One sign of a biblioholic is the “need” to buy books — it is an addiction. Therefore, I buy many more books than I can read and often come back to books that have been on the shelf for a while.
This weekend, I read Celebrating Life: Finding Happiness in Unexpected Places by Jonathan Sacks — a little book that worked well on an airplane. There is so much to share but this story stuck out — Sacks tell of a story about the Lubavitcher Rebbe.

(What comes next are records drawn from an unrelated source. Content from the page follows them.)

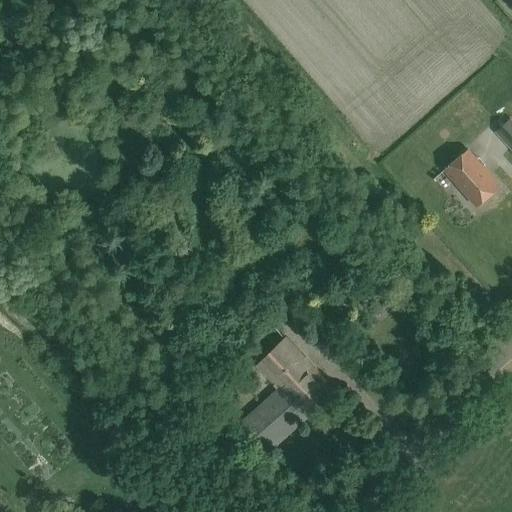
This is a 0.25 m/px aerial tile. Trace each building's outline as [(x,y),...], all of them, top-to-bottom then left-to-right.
[(511,150),(511,120),(510,118),(495,132),(511,150)] [(477,206),(500,186),(468,150),(445,170),(477,206)] [(276,325),(305,298),(291,282),(262,309),(276,325)] [(269,452),(335,392),(286,337),(256,364),(278,389),(241,422),(269,452)] [(226,403),(244,387),(236,378),(218,394),(226,403)]
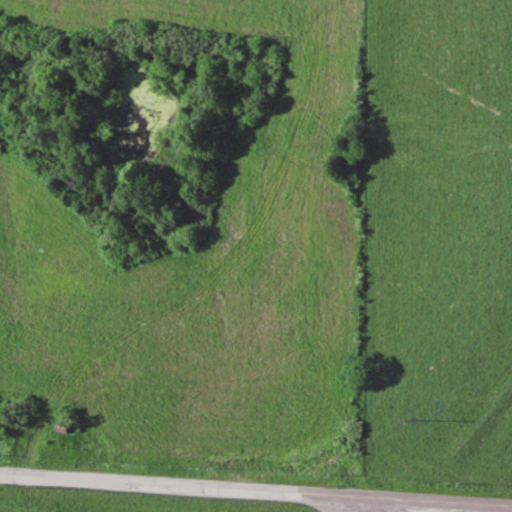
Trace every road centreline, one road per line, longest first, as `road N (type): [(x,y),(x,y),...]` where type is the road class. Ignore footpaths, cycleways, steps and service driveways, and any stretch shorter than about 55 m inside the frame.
road 1 (secondary): [(345,493),(0,468)]
road 2 (secondary): [(511,502),(345,493)]
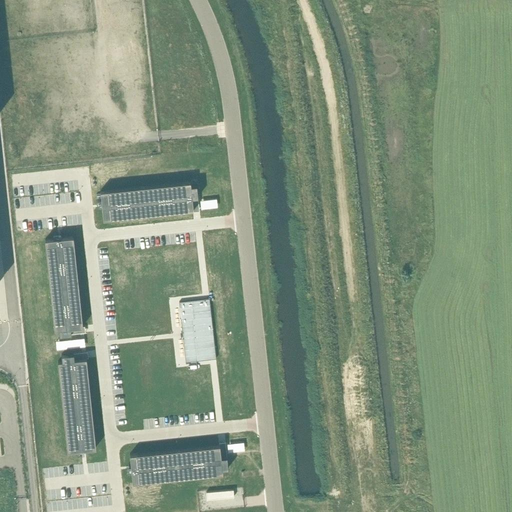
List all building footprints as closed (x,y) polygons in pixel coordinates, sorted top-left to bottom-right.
[(190,181),(100,191),(101,199),(102,207),(103,219),(193,209),(192,197),(198,197),(196,184),(190,185),(190,181)] [(54,238),(45,239),(54,329),(58,329),(59,335),(71,333),(71,327),(82,326),(73,236),(61,237),(54,238)] [(209,298),(179,302),(185,362),(213,359),(216,358),(209,298)] [(62,360),(58,360),(67,450),(76,450),(83,449),(95,447),(86,358),(74,359),(73,353),(61,354),(62,360)] [(219,444),(129,454),(131,466),(131,473),(132,482),(222,473),(222,469),(228,468),(226,456),(221,456),(219,444)] [(234,497),(233,489),(206,492),(207,499),(234,497)]
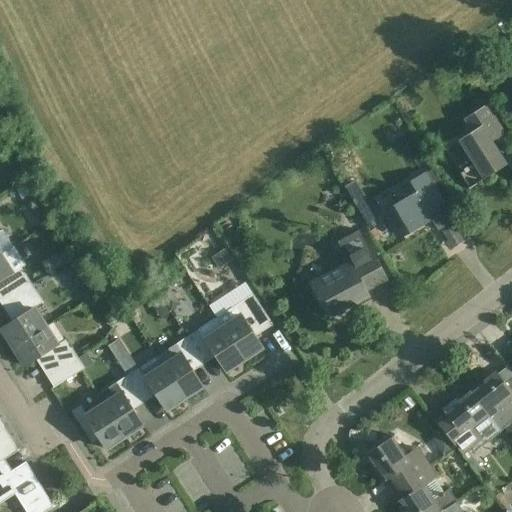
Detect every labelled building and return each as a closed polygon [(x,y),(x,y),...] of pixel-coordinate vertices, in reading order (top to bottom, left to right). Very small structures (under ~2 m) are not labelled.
[(507,164),(492,141),(505,132),(486,104),(463,120),(471,132),(458,140),(472,165),(460,173),(470,188),(507,164)] [(454,221),(425,172),(411,181),(417,191),(386,209),(403,237),(433,219),(441,231),(454,224),(453,222),(454,221)] [(369,206),(365,199),(354,179),(343,186),(368,227),(374,224),(372,219),(380,214),(373,203),(369,206)] [(26,183),(16,189),(23,201),(33,195),(26,183)] [(329,317),(368,296),(365,290),(386,279),(359,230),(337,243),(348,264),(311,284),(329,317)] [(0,232),(0,255),(13,247),(3,231),(0,232)] [(0,255),(0,290),(4,288),(10,299),(33,285),(21,267),(25,264),(13,247),(0,255)] [(233,259),(225,248),(211,258),(219,269),(233,259)] [(68,261),(64,254),(57,258),(62,265),(68,261)] [(94,294),(89,284),(83,288),(81,294),(85,300),(94,294)] [(44,303),(33,285),(10,299),(17,309),(8,315),(12,321),(2,328),(14,347),(45,327),(34,308),(43,303),(43,304),(44,303)] [(172,292),(168,286),(158,293),(164,301),(171,297),(172,292)] [(217,318),(244,359),(263,346),(256,336),(262,332),(256,324),(267,317),(273,326),(274,326),(253,294),(218,317),(217,318)] [(163,303),(158,296),(149,302),(153,306),(158,307),(163,303)] [(187,337),(201,358),(212,351),(225,371),(244,359),(217,318),(187,337)] [(45,327),(14,347),(26,366),(37,359),(40,365),(49,360),(56,370),(78,356),(66,338),(65,339),(66,340),(57,346),(45,327)] [(201,358),(187,337),(157,356),(164,366),(184,397),(203,385),(190,365),(201,358)] [(78,356),(56,370),(63,381),(53,387),(54,388),(86,368),(78,356)] [(184,397),(164,366),(157,356),(127,376),(135,387),(141,397),(152,390),(165,410),(184,397)] [(469,393),(487,416),(488,415),(498,428),(499,430),(511,420),(511,372),(508,367),(507,367),(508,368),(499,375),(496,372),(484,381),(486,382),(471,394),(470,392),(469,393)] [(135,387),(127,376),(98,395),(103,405),(104,405),(124,436),(143,424),(131,404),(141,397),(135,387)] [(434,420),(479,479),(487,473),(469,450),(472,448),(475,451),(485,443),(482,440),(498,428),(488,415),(487,416),(469,393),(458,401),(457,399),(442,410),(447,417),(438,424),(434,420)] [(104,405),(103,405),(87,416),(82,407),(82,406),(82,405),(72,412),(93,444),(94,443),(93,442),(99,439),(105,448),(124,436),(104,405)] [(0,462),(20,450),(19,449),(18,450),(0,420),(0,462)] [(453,447),(446,436),(437,441),(445,453),(453,447)] [(396,486),(429,465),(418,449),(405,457),(393,438),(368,454),(375,465),(376,464),(386,479),(390,477),(396,486)] [(20,450),(0,462),(0,500),(14,492),(26,511),(46,511),(56,506),(55,505),(54,506),(26,462),(8,473),(1,462),(20,450)] [(429,465),(396,486),(404,498),(400,500),(407,511),(440,511),(442,511),(457,502),(449,489),(443,492),(434,478),(436,477),(429,465)] [(442,511),(440,511),(462,511),(456,502),(442,511)]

Someone had written to the Rebbe in a state of deep depression. The letter went something like this. “I would like the Rebbe’s help. I wake up each day sad and apprehensive. I can’t concentrate. I find it hard to pray. I keep the commandments, but I find no spiritual satisfaction. I go to the synagogue but I feel alone. I begin to wonder what life is about. I need help.” The Rebbe wrote a brilliant reply that did not use a single word. All he did was this: He circled the first word of every sentence and sent the letter back. The disciple understood. The Rebbe had answered his question and set him on the path to recovery.
The ringed word was “I.”
Thinking about this wise reply will make you stop and think each time you start a sentence. What does the word “I” tell us about the conversation we are having? How are the listeners responding to our words? We learn more about others by what they say but most about how they listen to us! Lately, we are being bombarded by politicians saying so many different things. We try to focus on the words but often tone and body language takes over. The next time you listen or read something, try the Rebbe’s technique. How often does the person say “I”? What does that tell you about the person? What is your response? It is an interesting experiment.
However, don’t stop with listening to others — the first person we can change is ourselves. Before I can change others, I must work on myself!
Shalom…from the Shabbat Lady.
Laura Seymour is director of Camping Services at the Aaron Family Jewish Community Center.